# Assignment 4, due Sept. 20

## Solutions

On all assignments, your name must be legible as it appears on your University ID card! Assignments are due at the start of class on the day indicated (usually Friday). Exceptions will be by advance arrangement unless there is what lawyers call "an act of God" (something outside your control). Homework must be turned in on paper, either in class or in the teaching assistant's mailbox. Never push late work under someone's door!

1. Background: Consider a computer with the following characteristics (patterned on the MIPS architecture, but not identical to it):
• A 32-bit instruction word, all instructions are word-aligned.
• PC relative addressing uses the program counter as an index register.
• Immediate operands are composed of a 16-bit constant and a 5-bit rotate count.
• Displacements for index registers are identical to immediate operands.
• The add instruction allows an immediate operand.

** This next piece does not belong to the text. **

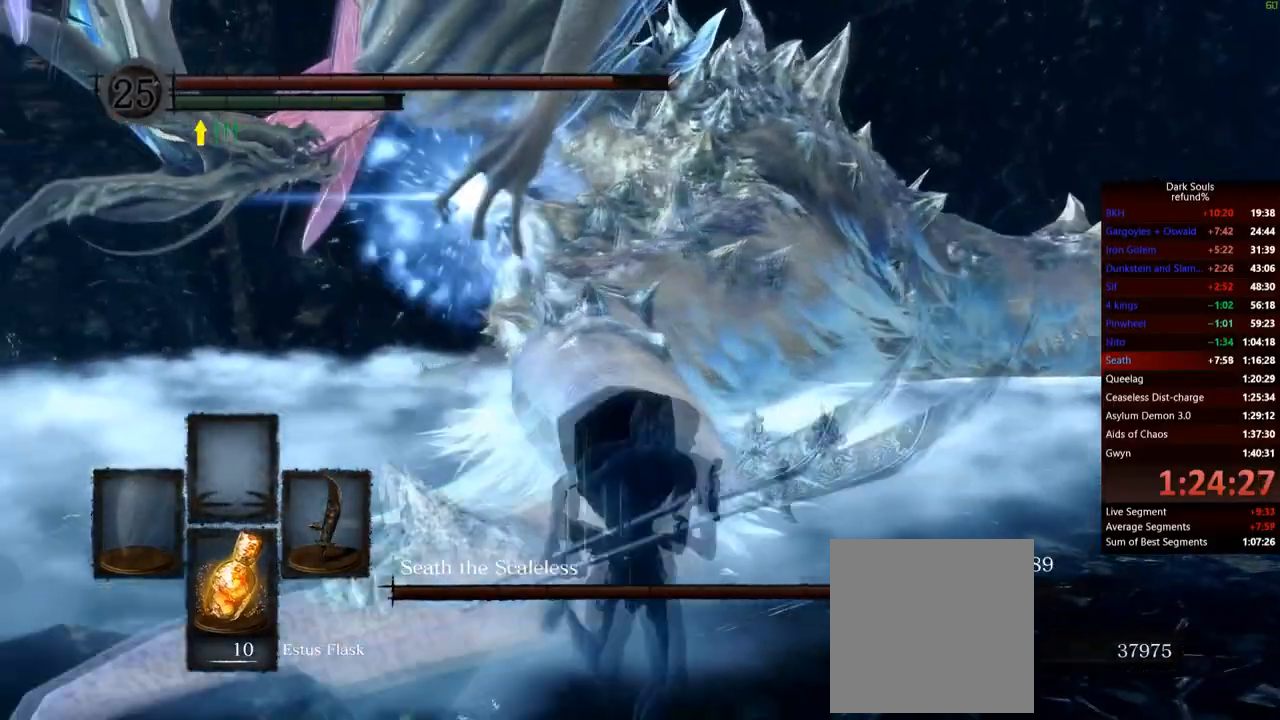
{"buttons": ["B"], "left_stick": "up-right", "right_stick": "down-right", "events": [[51, "B", "down"], [101, "left_stick", "right"], [301, "right_stick", "down-right"], [317, "left_stick", "up-right"]]}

In detail, the constant field of an immediate operand is sign-extended and then rotated left from 0 to 31 places. A load-immediate followed by an add immediate or an or-immediate can load an arbitrary 32-bit constant.

There are several ways a relocating loader could deal with this machine:

1. It could insist that the only relocatable locations are full-word memory locations,
2. it could allow relocation of halword constants in the immediate field of an instruction word, taking into account the rotate count in that instruction, or
3. it could restrict relocation of halfword constants by requiring them to be in a fixed relationship, for example, the high half in the immediate field of the first instruction word and the low half in the immediate field of the next successive instruction word.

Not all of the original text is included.